To date, no specific provision in the VAT Act has been cited to justify abandoning the single-return framework, aside from reliance on case law such as Prosperous Day v Zimra HH24/21 and Inamo v Zimra SC96/23.
Central to the legal challenge is the hierarchy established under section 78 of the VAT Act, which vests regulatory powers in the Minister of Finance through statutory instruments, not administrative public notices.
However, public notices including PN 15/2019, PN 68/2022 and PN 75/2022 introduced a bifurcated registration system, requiring separate business partner (BP) numbers for each currency stream — a structure not in either the Act or its regulations.
Similarly, the VAT return framework embedded in the Tax and Revenue Management System, which separates reporting into two currency columns, departs from the statutory format prescribed in VAT Regulations and, critics argue, cannot lawfully underpin additional tax assessments.
Analysts say this administrative approach effectively overrides key statutory provisions: Section 9(3), which requires conversion of all transactions into a single reporting currency; Section 15, which mandates a net VAT computation combining input and output tax; and section 28, which enforces a single VAT return per taxpayer per period.

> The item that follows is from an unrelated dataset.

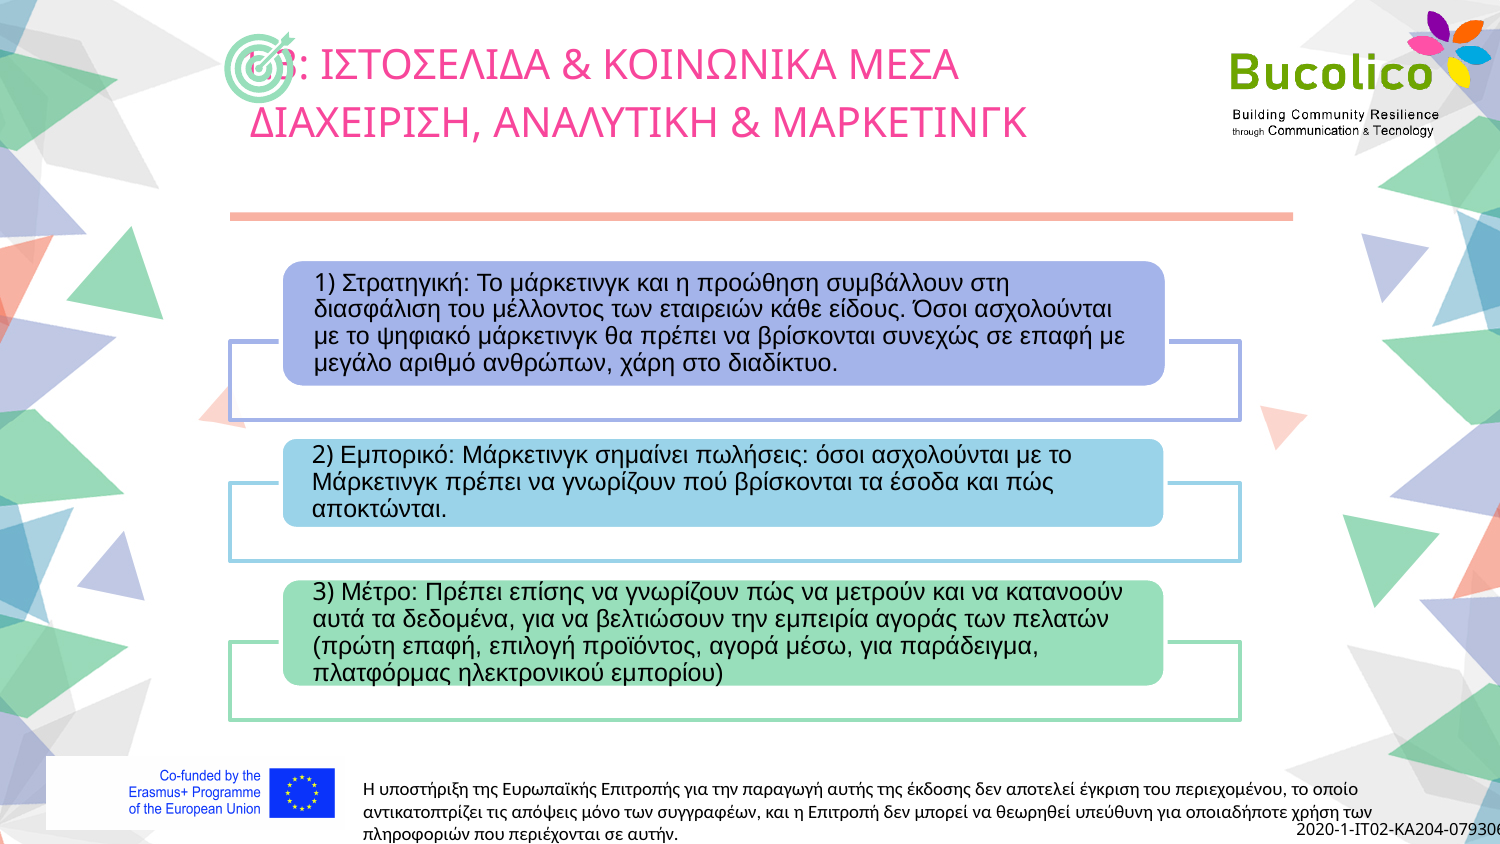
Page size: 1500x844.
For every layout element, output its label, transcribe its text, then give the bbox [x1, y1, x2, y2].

Authorities, however, are standing firm.
Treasury’s permanent secretary George Guvamatanga dismissed corporate resistance, characterising objections as selective compliance based on convenience.
“We have noticed a trend where corporates want to pick and choose which parts of the tax code to follow based on their own convenience,” he said.
“Let me be very clear: the obligation to pay tax in the currency of trade is not a suggestion.
“It is a statutory requirement that has existed since 2019.
“If you collected US dollars from a customer and failed to remit those specific dollars to the state, you are in default.”
Added Guvamatanga: “We are not creating new law; we are simply enforcing the law that was already there.
“To those seeking to bypass these obligations through the courts: the fiscus will not be held hostage by ‘technicalities’ when the intent of the legislature was always clear.”
He told companies to “negotiate” on previously unassessed taxes — because if they go to court, they will lose.
Despite this stance, legal practitioner Paida Makoni recently argued that the government’s reliance on legislative intent is legally insufficient.
Makoni pointed to the principle of nullum tributum sine lege — no taxation without law — noting that Zimra’s mandate, as affirmed in Curverid v Zimra (SC 114/25), is strictly confined to what is explicitly provided in statute.
Makoni and other critics contend that current assessments often amount to “supplementation rather than correction,” producing inflated liabilities by disregarding Zimbabwe dollar (ZWL) credits.
They further cite High Court rulings such as Woodthorpe Investments v Zimra (HH 220-26) and JK Motors v Zimra (HH 762-22), which outline what has been termed a “nullity pathway”.
Under this doctrine, an assessment issued under the wrong legal authority — for example, a public notice instead of a statutory provision — is void from the outset and cannot activate the mandatory “pay-now-argue-later” rule.